Près de 4 mg de tamoxifène par gélule
Culturisme : un anti-cancéreux présent dans les compléments alimentaires
Du tamoxifène, un médicament utilisé en chimiothérapie contre le cancer du sein, est présent dans un complément alimentaire consommé par les body-builders anglais et américains.
Les culturistes anglo-saxons devraient lire attentivement la liste des principes actifs des compléments alimentaires qu’ils avalent. Confirmant une rumeur propagée sur les forums des adeptes du body-building, un chercheur de l’Observatoire européen des drogues et toxicomanies a découvert avec des collègues britanniques la présence d’un anti-cancéreux, le tamoxifène, dans les compléments alimentaires Esto Suppress, vendus au Royaume-Uni et aux Etats-Unis.
Dans le British Medical Journal, les chercheurs rapportent avoir analysé 4 gélules de cet Esto Suppress, non commercialisé en France, et y avoir retrouvé, pour 3 d’entre elles, entre 0,9 et 3,8 mg de tamoxifène, un traitement prescrit en chimiothérapie dans le cancer du sein et connu pour ses effets anti-oestrogènes.
Mais quel rapport entre les culturistes et les hormones féminines ? Le problème vient des stéroïdes anabolisants dont certains culturistes usent et abusent. Outre la prise de masse musculaire recherchée, ils ont un effet indésirable qui peut faire désordre dans le milieu du culturisme : ils peuvent provoquer des gynécomasties, c’est-à-dire une hypertrophie des seins, due à un développement excessif des glandes mammaires masculines.

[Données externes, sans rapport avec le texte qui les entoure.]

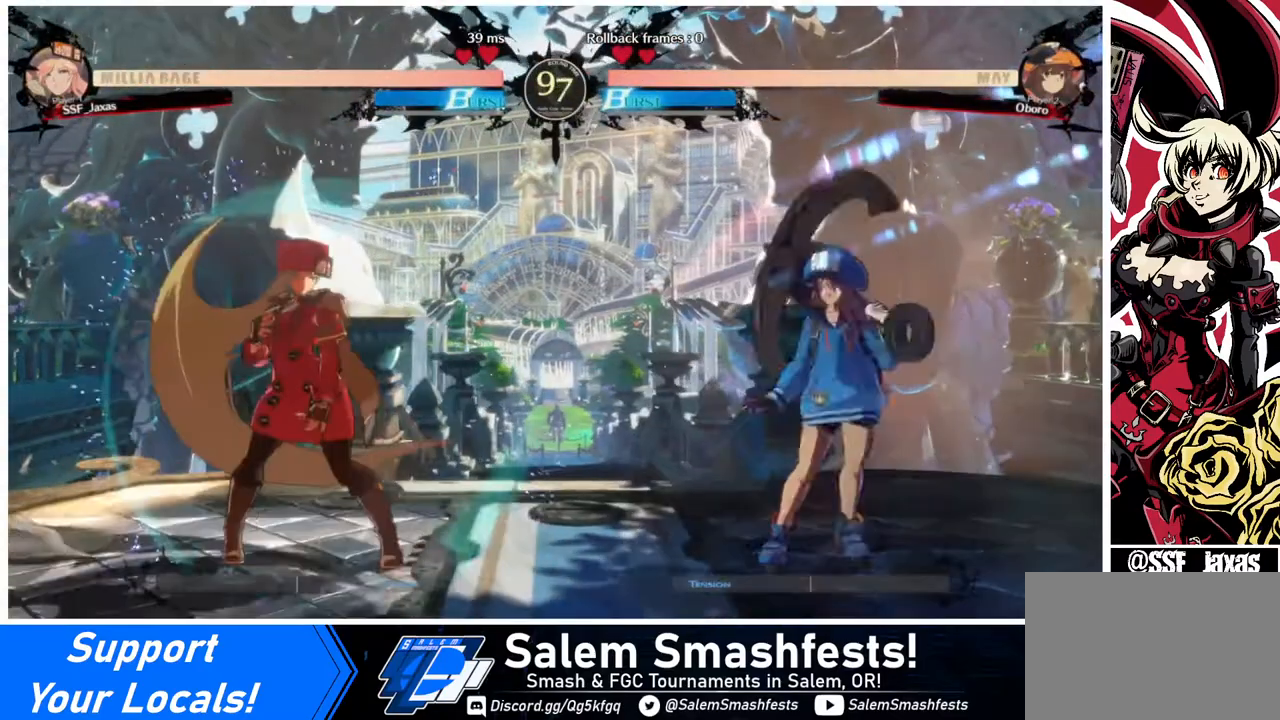
{"buttons": ["DPAD_RIGHT"], "events": [[40, "DPAD_LEFT", "up"], [80, "DPAD_RIGHT", "down"], [240, "DPAD_LEFT", "down"], [240, "DPAD_RIGHT", "up"], [480, "DPAD_LEFT", "up"], [480, "DPAD_RIGHT", "down"]]}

Le tamoxifène est donc employé pour contrer l’effet des hormones féminines et couper court à cet effet indésirable.
Une obscure mention sur l’étiquette
Le problème, c’est que cet anti-cancéreux n’est évidemment pas une molécule anodine et peut causer des accidents thromboemboliques, des troubles de la vision ou encore de sévères éruptions cutanées. « La plupart des utilisateurs n’ont pas conscience de prendre ces substances, la mention sur l’étiquette est obscure, sous la forme du nom chimique », souligne Michael Evans Brown, analyste scientifique auprès de l’Observatoire européen des drogues et toxicomanies.

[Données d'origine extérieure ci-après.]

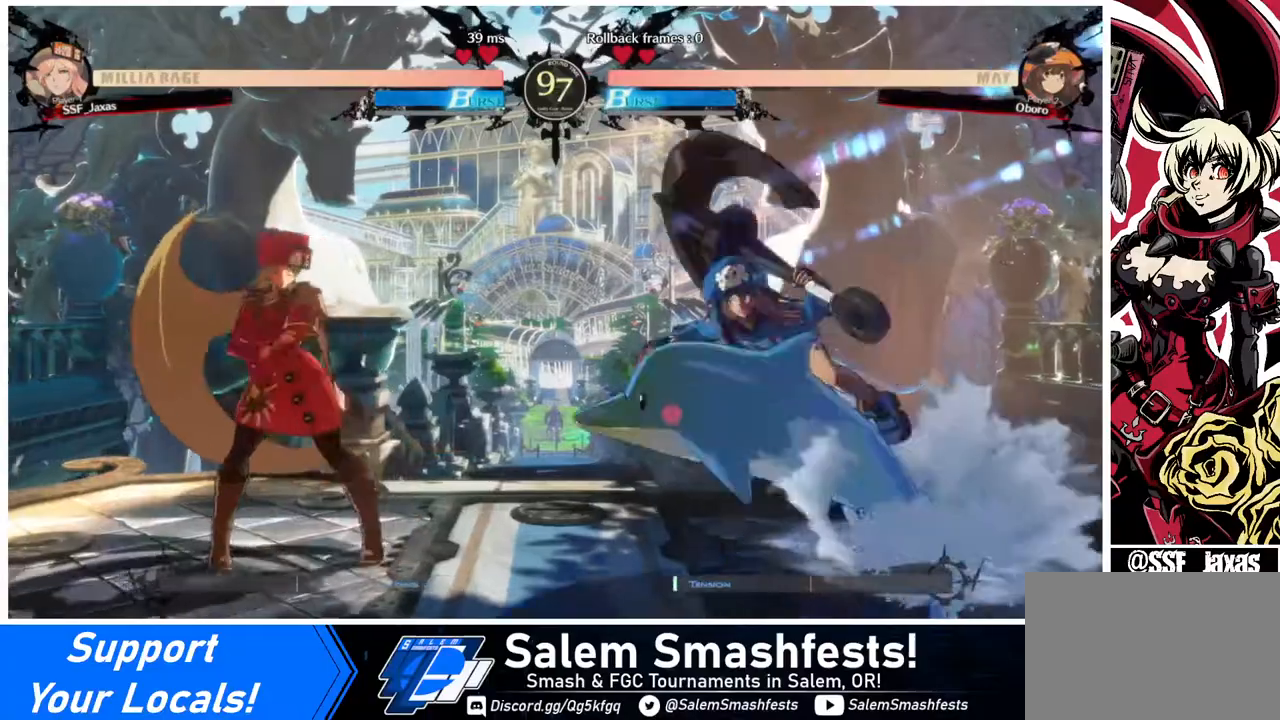
{"buttons": ["DPAD_DOWN", "DPAD_LEFT"], "events": [[80, "DPAD_RIGHT", "up"], [160, "DPAD_RIGHT", "down"], [240, "DPAD_DOWN", "down"], [240, "DPAD_RIGHT", "up"], [280, "DPAD_LEFT", "down"], [320, "SQUARE", "down"], [320, "TRIANGLE", "down"], [400, "SQUARE", "up"], [400, "TRIANGLE", "up"]]}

Dans le cas du complément alimentaire Esto Suppress, l’étiquette ne mentionnait en effet que le (Z)-1-(p-dimethylaminoethoxyphényl)-1,2-diphényl-1-butène, l’un des noms chimiques du tamoxifène. Et il n’y a pas qu’aux body-builders que ces chercheurs conseillent de s’armer d’une loupe et de quelques rudiments de chimie organique, de nombreux compléments alimentaires consommés à des fins amaigrissantes, anxiolytiques, stimulantes ou érectiles contiennent également toutes sortes de substances retirées du marché en tant que médicaments pour des raisons de sécurité voire même jamais testés chez l’Homme. « Lorsqu’elles figurent sur l’étiquette, ces substances sont mentionnées comme étant « naturelles », gage prétendu de sécurité pour la santé », regrette le chercheur, qui appelle les médecins à s’inquiéter davantage des compléments alimentaires de plus en plus consommés par leurs patients.